GIVEN INFORMATION Start Marker

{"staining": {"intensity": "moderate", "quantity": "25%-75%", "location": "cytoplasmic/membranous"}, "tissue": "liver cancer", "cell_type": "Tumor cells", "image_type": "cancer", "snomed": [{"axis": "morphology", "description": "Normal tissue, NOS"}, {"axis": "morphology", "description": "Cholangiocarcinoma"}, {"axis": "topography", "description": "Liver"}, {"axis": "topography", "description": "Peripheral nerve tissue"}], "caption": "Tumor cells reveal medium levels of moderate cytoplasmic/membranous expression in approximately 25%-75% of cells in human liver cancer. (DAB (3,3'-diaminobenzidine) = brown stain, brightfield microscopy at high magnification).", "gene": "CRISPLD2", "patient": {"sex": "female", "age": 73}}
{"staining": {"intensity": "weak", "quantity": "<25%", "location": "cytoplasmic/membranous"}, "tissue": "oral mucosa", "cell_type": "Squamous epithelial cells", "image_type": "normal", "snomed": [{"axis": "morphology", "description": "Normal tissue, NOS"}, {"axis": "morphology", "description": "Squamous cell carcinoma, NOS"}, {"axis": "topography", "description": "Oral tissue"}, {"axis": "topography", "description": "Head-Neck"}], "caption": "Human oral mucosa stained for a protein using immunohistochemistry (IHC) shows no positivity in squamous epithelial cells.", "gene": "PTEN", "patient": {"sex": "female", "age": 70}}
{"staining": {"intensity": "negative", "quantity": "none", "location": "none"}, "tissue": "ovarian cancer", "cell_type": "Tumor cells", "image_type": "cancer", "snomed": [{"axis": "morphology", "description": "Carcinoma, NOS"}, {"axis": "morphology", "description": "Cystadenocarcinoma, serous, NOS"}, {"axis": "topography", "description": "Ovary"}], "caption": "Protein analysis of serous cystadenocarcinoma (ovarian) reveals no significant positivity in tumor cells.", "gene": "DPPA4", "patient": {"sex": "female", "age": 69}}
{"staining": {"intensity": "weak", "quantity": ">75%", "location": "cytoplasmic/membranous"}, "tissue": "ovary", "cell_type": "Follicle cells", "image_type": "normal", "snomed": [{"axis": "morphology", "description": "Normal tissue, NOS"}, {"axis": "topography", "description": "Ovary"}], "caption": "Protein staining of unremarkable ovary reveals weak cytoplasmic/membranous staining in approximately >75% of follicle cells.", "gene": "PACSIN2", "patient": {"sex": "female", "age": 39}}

GIVEN INFORMATION End Marker

Every line of the material above should be repeated exactly.

## COMPLETED EXERCISE
{"staining": {"intensity": "moderate", "quantity": "25%-75%", "location": "cytoplasmic/membranous"}, "tissue": "liver cancer", "cell_type": "Tumor cells", "image_type": "cancer", "snomed": [{"axis": "morphology", "description": "Normal tissue, NOS"}, {"axis": "morphology", "description": "Cholangiocarcinoma"}, {"axis": "topography", "description": "Liver"}, {"axis": "topography", "description": "Peripheral nerve tissue"}], "caption": "Tumor cells reveal medium levels of moderate cytoplasmic/membranous expression in approximately 25%-75% of cells in human liver cancer. (DAB (3,3'-diaminobenzidine) = brown stain, brightfield microscopy at high magnification).", "gene": "CRISPLD2", "patient": {"sex": "female", "age": 73}}
{"staining": {"intensity": "weak", "quantity": "<25%", "location": "cytoplasmic/membranous"}, "tissue": "oral mucosa", "cell_type": "Squamous epithelial cells", "image_type": "normal", "snomed": [{"axis": "morphology", "description": "Normal tissue, NOS"}, {"axis": "morphology", "description": "Squamous cell carcinoma, NOS"}, {"axis": "topography", "description": "Oral tissue"}, {"axis": "topography", "description": "Head-Neck"}], "caption": "Human oral mucosa stained for a protein using immunohistochemistry (IHC) shows no positivity in squamous epithelial cells.", "gene": "PTEN", "patient": {"sex": "female", "age": 70}}
{"staining": {"intensity": "negative", "quantity": "none", "location": "none"}, "tissue": "ovarian cancer", "cell_type": "Tumor cells", "image_type": "cancer", "snomed": [{"axis": "morphology", "description": "Carcinoma, NOS"}, {"axis": "morphology", "description": "Cystadenocarcinoma, serous, NOS"}, {"axis": "topography", "description": "Ovary"}], "caption": "Protein analysis of serous cystadenocarcinoma (ovarian) reveals no significant positivity in tumor cells.", "gene": "DPPA4", "patient": {"sex": "female", "age": 69}}
{"staining": {"intensity": "weak", "quantity": ">75%", "location": "cytoplasmic/membranous"}, "tissue": "ovary", "cell_type": "Follicle cells", "image_type": "normal", "snomed": [{"axis": "morphology", "description": "Normal tissue, NOS"}, {"axis": "topography", "description": "Ovary"}], "caption": "Protein staining of unremarkable ovary reveals weak cytoplasmic/membranous staining in approximately >75% of follicle cells.", "gene": "PACSIN2", "patient": {"sex": "female", "age": 39}}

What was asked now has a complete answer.